As Hogan told “Meet the Press” earlier this month: “The Democratic Party is talking about, you know, defending democracy. But they’re spending tens of millions of dollars to promote, you know, conspiracy theory-believing” candidates.

Still, it’s easy to see why Democrats use this tactic. Twenty years ago, the campaign of California Democratic Gov. Gray Davis pumped as much as $10 million into a blitz of television commercials that portrayed former Los Angeles Mayor Richard Riordan as changing his conservative positions on abortion, the death penalty and other issues. The  move painted Riordan as a flip-flopping Republican who couldn’t be trusted to serve the interests of his constituents. Riordan’s GOP primary rival, wealthy investor Bill Simon, seeking office for the first time, won his party’s nomination instead. Davis went on the attack in the general election to beat Simon. 

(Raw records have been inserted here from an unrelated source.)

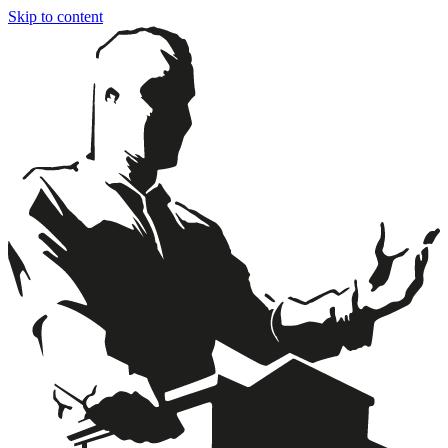
Skip to content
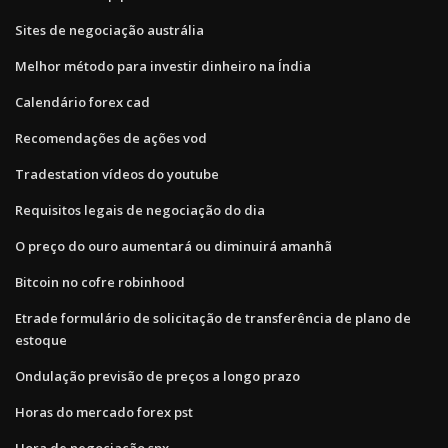
Sites de negociação austrália
Melhor método para investir dinheiro na Índia
Calendário forex cad
Recomendações de ações vod
Tradestation vídeos do youtube
Requisitos legais de negociação do dia
O preço do ouro aumentará ou diminuirá amanhã
Bitcoin no cofre robinhood
Etrade formulário de solicitação de transferência de plano de
estoque
Ondulação previsão de preços a longo prazo
Horas do mercado forex pst
Hora de negociação spx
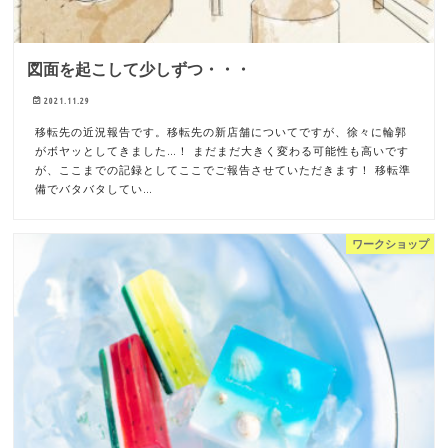
図面を起こして少しずつ・・・
2021.11.29
移転先の近況報告です。移転先の新店舗についてですが、徐々に輪郭
がボヤッとしてきました…！ まだまだ大きく変わる可能性も高いです
が、ここまでの記録としてここでご報告させていただきます！ 移転準
備でバタバタしてい…
ワークショップ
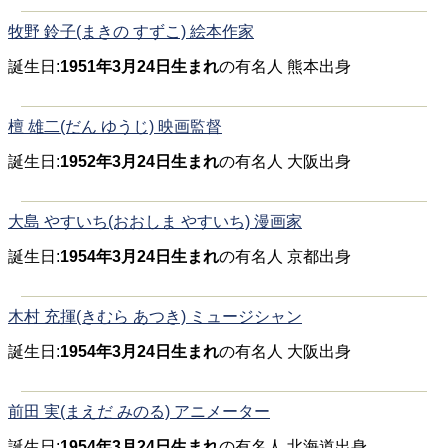
牧野 鈴子(まきの すずこ) 絵本作家
誕生日:
1951年3月24日生まれ
の有名人 熊本出身
檀 雄二(だん ゆうじ) 映画監督
誕生日:
1952年3月24日生まれ
の有名人 大阪出身
大島 やすいち(おおしま やすいち) 漫画家
誕生日:
1954年3月24日生まれ
の有名人 京都出身
木村 充揮(きむら あつき) ミュージシャン
誕生日:
1954年3月24日生まれ
の有名人 大阪出身
前田 実(まえだ みのる) アニメーター
誕生日:
1954年3月24日生まれ
の有名人 北海道出身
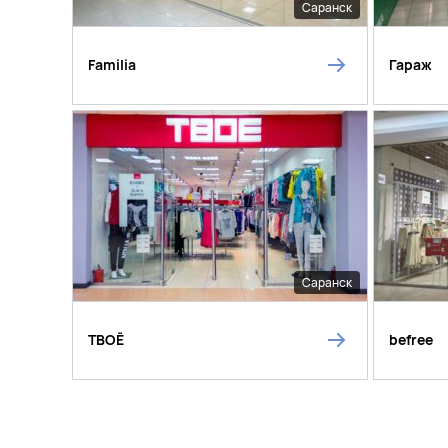
Саранск
Familia
Гараж
Саранск
ТВОЁ
befree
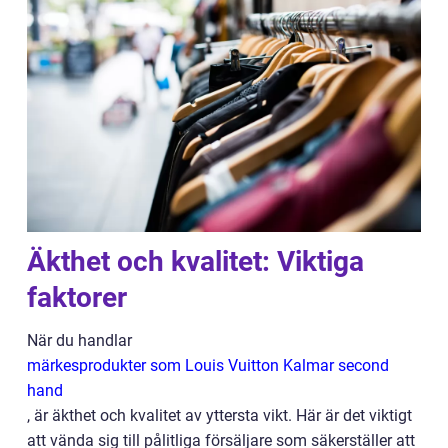
Äkthet och kvalitet: Viktiga
faktorer
När du handlar
märkesprodukter som Louis Vuitton Kalmar second
hand
, är äkthet och kvalitet av yttersta vikt. Här är det viktigt
att vända sig till pålitliga försäljare som säkerställer att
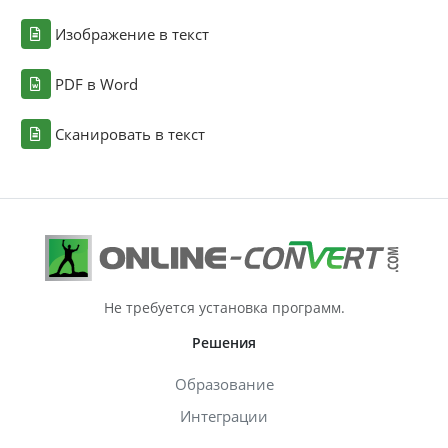
Изображение в текст
PDF в Word
Сканировать в текст
Не требуется установка программ.
Решения
Образование
Интеграции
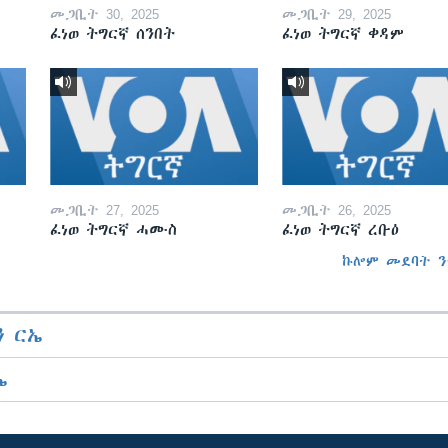
መጋቢት 30, 2025
መጋቢት 29, 2025
ፈነወ ትግርኛ ሰንበት
ፈነወ ትግርኛ ቀዳም
መጋቢት 27, 2025
መጋቢት 26, 2025
ፈነወ ትግርኛ ሓሙስ
ፈነወ ትግርኛ ረቡዕ
ኩሎም መደባት ን
 ርኤ
ኤ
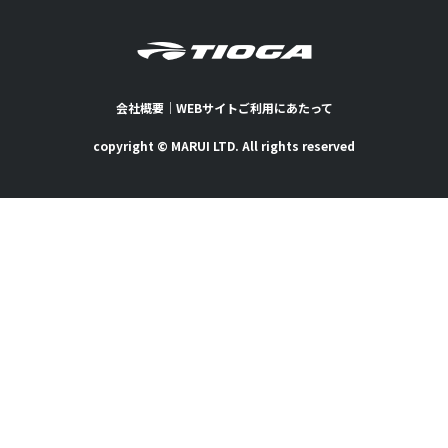
会社概要
｜
WEBサイトご利用にあたって
copyright © MARUI LTD. All rights reserved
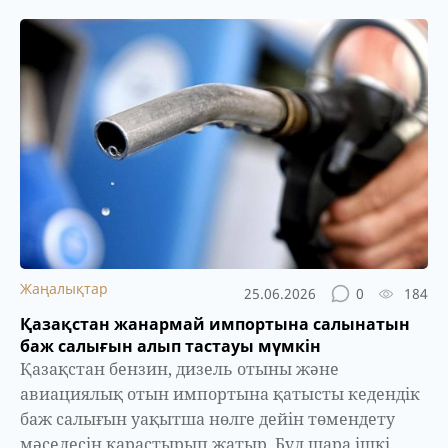
Жаңалықтар
25.06.2026
0
184
Қазақстан жанармай импортына салынатын
баж салығын алып тастауы мүмкін
Қазақстан бензин, дизель отыны және
авиациялық отын импортына қатысты кедендік
баж салығын уақытша нөлге дейін төмендету
мәселесін қарастырып жатыр. Бұл шара ішкі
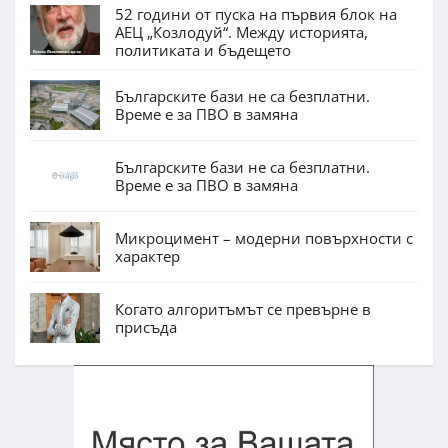
52 години от пуска на първия блок на
АЕЦ „Козлодуй“. Между историята,
политиката и бъдещето
Българските бази не са безплатни.
Време е за ПВО в замяна
Българските бази не са безплатни.
Време е за ПВО в замяна
Микроцимент – модерни повърхности с
характер
Когато алгоритъмът се превърне в
присъда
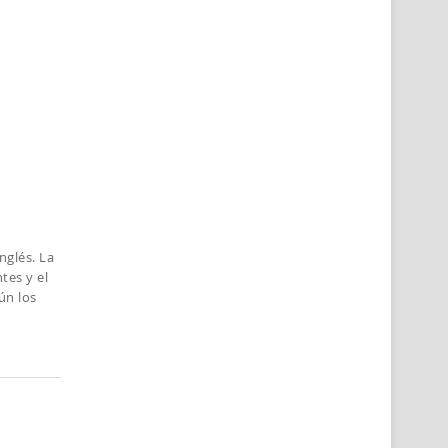
nglés. La
tes y el
ún los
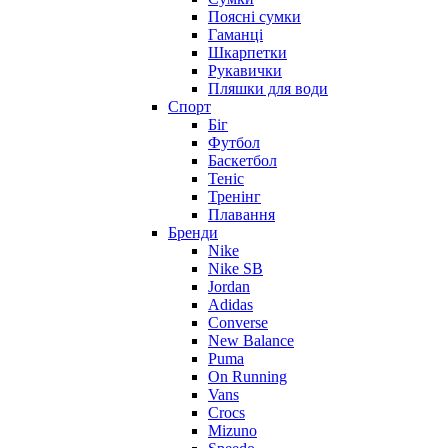
Поясні сумки
Гаманці
Шкарпетки
Рукавички
Пляшки для води
Спорт
Біг
Футбол
Баскетбол
Теніс
Тренінг
Плавання
Бренди
Nike
Nike SB
Jordan
Adidas
Converse
New Balance
Puma
On Running
Vans
Crocs
Mizuno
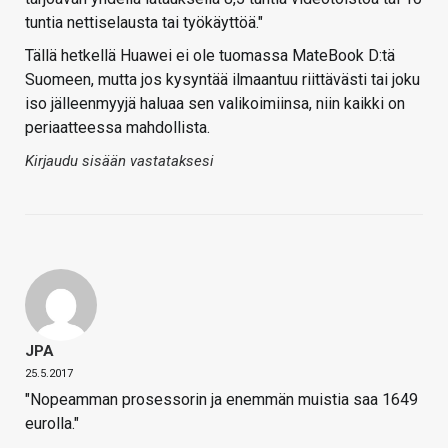
tuntia nettiselausta tai työkäyttöä."
Tällä hetkellä Huawei ei ole tuomassa MateBook D:tä
Suomeen, mutta jos kysyntää ilmaantuu riittävästi tai joku
iso jälleenmyyjä haluaa sen valikoimiinsa, niin kaikki on
periaatteessa mahdollista.
Kirjaudu sisään vastataksesi
JPA
25.5.2017
"Nopeamman prosessorin ja enemmän muistia saa 1649
eurolla."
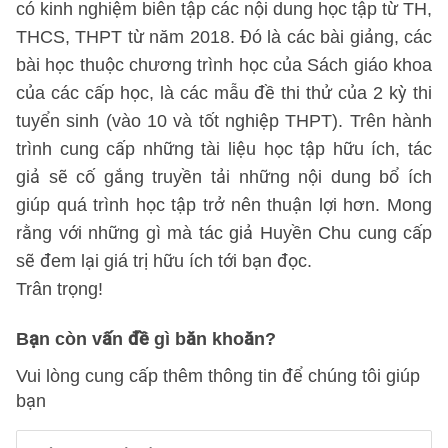
có kinh nghiệm biên tập các nội dung học tập từ TH,
THCS, THPT từ năm 2018. Đó là các bài giảng, các
bài học thuộc chương trình học của Sách giáo khoa
của các cấp học, là các mẫu đề thi thử của 2 kỳ thi
tuyển sinh (vào 10 và tốt nghiệp THPT). Trên hành
trình cung cấp những tài liệu học tập hữu ích, tác
giả sẽ cố gắng truyền tải những nội dung bổ ích
giúp quá trình học tập trở nên thuận lợi hơn. Mong
rằng với những gì mà tác giả Huyền Chu cung cấp
sẽ đem lại giá trị hữu ích tới bạn đọc.
Trân trọng!
Bạn còn vấn đề gì băn khoăn?
Vui lòng cung cấp thêm thông tin để chúng tôi giúp
bạn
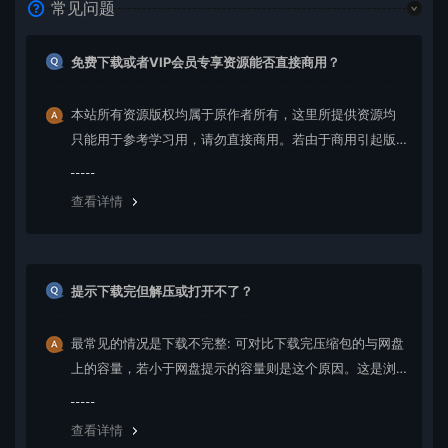
常见问题
免费下载或者VIP会员专享资源能否直接商用？
本站所有资源版权均属于原作者所有，这里所提供资源均
只能用于参考学习用，请勿直接商用。若由于商用引起版
权纠纷，一切责任均由使用者承担。更多说明请参考 VIP介
绍。
查看详情
提示下载完但解压或打开不了？
最常见的情况是下载不完整: 可对比下载完压缩包的与网盘
上的容量，若小于网盘提示的容量则是这个原因。这是浏
览器下载的bug，建议用百度网盘软件或迅雷下载。 若排
除这种情况，可在对应资源底部留言，或 联络我们。
查看详情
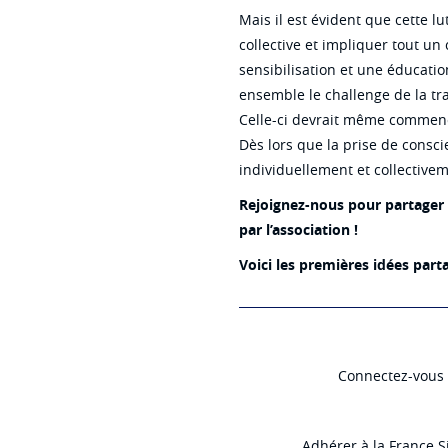
Mais il est évident que cette l
collective et impliquer tout un 
sensibilisation et une éducati
ensemble le challenge de la t
Celle-ci devrait même commencer
Dès lors que la prise de consc
individuellement et collectivem
Rejoignez-nous pour partager 
par l’association !
Voici les premières idées parta
Connectez-vous e
Adhérer à la France Si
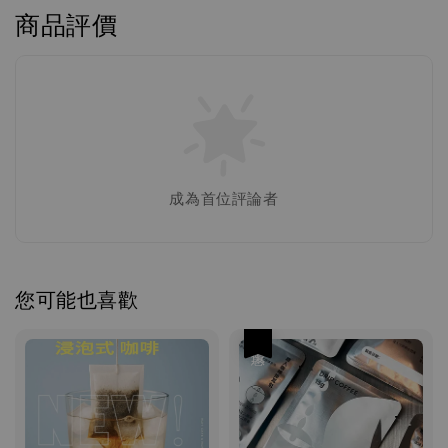
商品評價
成為首位評論者
您可能也喜歡
優惠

A decade later, Democratic Sen. Claire McCaskill of Missouri helped engineer Rep. Todd Akin’s primary victory in a three-person race for the GOP Senate nomination, boosting him with ads calling him Missouri’s “true conservative.” Akin went on to win the Republican nomination with a plurality. His general election campaign then fatally imploded after he said, “If it’s a legitimate rape, the female body has ways to try to shut that whole thing down.”

To be sure, Republicans are not above meddling in Democratic primaries. The Watergate scandal, which drove President Richard Nixon from office in August 1974, was predicated in part on GOP efforts to hand-pick the weakest Democratic presidential nominee in 1972. 

But opponent meddling has more often than not been a Democratic province despite the dangerous precedent Brown’s campaign set in making Reagan the top choice. During his 1966 California governor’s race, Brown’s team went as far as to leak to a friendly newspaper columnist damaging information about the GOP candidate he perceived to be the strongest: the former mayor of San Francisco, who as a dairy owner decades earlier was convicted of milk price-fixing.

Reagan won the gubernatorial campaign in a romp, setting him on a path to the presidency 14 years later. The 56-year-old episode is a stark reminder to Democrats about the dangers of trying to hand-pick their opponents. If not heeded, Mastriano and Lake in their respective governor’s mansions next January will be at least somewhat Democrats’ fault.